Put another way, the researchers found about 15 ovarian cancer cases for every 100,000 women who took the pill for at least a decade, compared with about 28 ovarian cancer cases for every 100,000 women on the pill a year or less.
[...]
"Ovarian cancer is difficult to detect and so prevention is key to saving women suffering from this disease," said study co-author Naomi Allen, a Cancer Research UK epidemiologist at the University of Oxford. "These results are important because most women don't know that taking the pill or getting pregnant can help reduce their risk of ovarian cancer later in life."
This year, nearly 22,000 U.S. women will be diagnosed with ovarian cancer and 15,460 women will die from it, according to the National Cancer Institute. Among women whose ovarian cancer is detected before it spreads beyond the ovary, 93 percent are still alive after five years, the American Cancer Society says. But the disease is more often detected in advanced stages, when survival rates are far lower.
Discussing a comprehensive study published in The Lancet that found that the "longer women used the pill, the lower their ovarian cancer risk," the American Cancer Society wrote:
Ovarian cancer typically strikes late in life (half of all ovarian cancer cases are found in women over 63), and prognosis is often poor, largely because the disease is usually caught in its later stages. Ovarian cancer symptoms, which include abdominal swelling and digestive problems, are easily confused with other disorders, and there is currently no good screening test available to women.
According to the study, if the current level of oral contraceptive use remains steady, 30,000 cases of ovarian cancer worldwide could be prevented each year.
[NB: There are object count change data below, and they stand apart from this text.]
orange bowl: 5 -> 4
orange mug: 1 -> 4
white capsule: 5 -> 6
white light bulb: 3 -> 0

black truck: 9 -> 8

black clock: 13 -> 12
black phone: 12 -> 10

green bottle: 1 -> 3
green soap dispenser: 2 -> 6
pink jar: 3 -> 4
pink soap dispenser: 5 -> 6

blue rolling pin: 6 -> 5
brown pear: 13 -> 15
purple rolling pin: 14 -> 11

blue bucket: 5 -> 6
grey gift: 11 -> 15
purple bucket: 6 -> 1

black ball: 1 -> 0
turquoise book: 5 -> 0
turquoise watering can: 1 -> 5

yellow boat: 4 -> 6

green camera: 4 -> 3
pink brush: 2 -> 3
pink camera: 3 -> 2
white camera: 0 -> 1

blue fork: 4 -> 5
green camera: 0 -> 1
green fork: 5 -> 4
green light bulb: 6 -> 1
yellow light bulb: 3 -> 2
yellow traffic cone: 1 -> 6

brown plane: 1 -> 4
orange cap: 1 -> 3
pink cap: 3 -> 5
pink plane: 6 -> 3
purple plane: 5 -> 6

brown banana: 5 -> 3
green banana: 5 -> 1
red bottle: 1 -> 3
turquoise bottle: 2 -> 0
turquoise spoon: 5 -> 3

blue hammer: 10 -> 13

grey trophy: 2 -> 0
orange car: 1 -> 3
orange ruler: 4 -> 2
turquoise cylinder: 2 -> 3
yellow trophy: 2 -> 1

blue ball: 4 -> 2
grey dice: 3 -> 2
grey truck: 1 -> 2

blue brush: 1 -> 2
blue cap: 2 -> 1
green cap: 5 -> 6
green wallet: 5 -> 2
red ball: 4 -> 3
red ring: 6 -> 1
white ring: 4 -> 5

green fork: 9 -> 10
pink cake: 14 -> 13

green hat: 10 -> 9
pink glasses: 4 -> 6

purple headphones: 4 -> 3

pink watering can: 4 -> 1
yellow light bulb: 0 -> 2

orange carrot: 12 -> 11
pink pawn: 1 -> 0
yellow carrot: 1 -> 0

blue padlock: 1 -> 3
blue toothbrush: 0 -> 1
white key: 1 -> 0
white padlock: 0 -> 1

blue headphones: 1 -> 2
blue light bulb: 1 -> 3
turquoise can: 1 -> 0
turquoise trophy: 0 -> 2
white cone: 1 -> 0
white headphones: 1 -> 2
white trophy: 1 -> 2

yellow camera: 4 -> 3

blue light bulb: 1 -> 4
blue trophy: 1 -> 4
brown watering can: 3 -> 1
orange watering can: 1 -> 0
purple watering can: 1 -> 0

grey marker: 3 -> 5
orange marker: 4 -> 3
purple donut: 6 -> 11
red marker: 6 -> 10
Even better, the protection that comes with the pill seems to start within a year of taking it and increase over time.
Throughout the debate about the administration's contraception requirement, Fox News has focused its attention on trying to create the perception that this decision solidifies Obama as anti-Catholic. Tantaros herself has said that the mandate is further proof of the administration's continued push to "beat up on Catholics." But most Americans -- indeed, most Catholics -- support employer-provided coverage for contraception.
Doctors also agree. Six hundred physicians -- including 70 Catholics -- have signed a letter supporting the administration's requirement that employers provide contraception coverage in their health plans, calling it a health care requirement:
"As a doctor or medical student, I support the decision by HHS Secretary Kathleen Sebelius to ensure that women have access to cost-free contraception regardless of who their employers are (with exceptions for houses of worship). The religious beliefs of an employer should not be a barrier to women receiving the care they need."
Faced with that reality, Tantaros ignored the health issues and asked: "Really? Is it stimulative?" Tantaros was referring to a 2009 ABC News interview during which then-House Speaker Pelosi noted that "family planning services reduce costs," arguing for why millions of dollars had been added to the stimulus package to expand family planning services. Pelosi further stated:
The states are in terrible fiscal budget crises now and part of what we do for children's health, education and some of those elements are to help the states meet their financial needs. One of those -- one of the initiatives you mentioned, the contraception, will reduce costs to the states and to the federal government.
As it turns out, Pelosi was right. Unintended pregnancies can result in public costs of more than $11 billion a year.
All of which perhaps explains why Fox News has continued to insist on discussing a phony "war on Catholics" and not the fight for women's health care.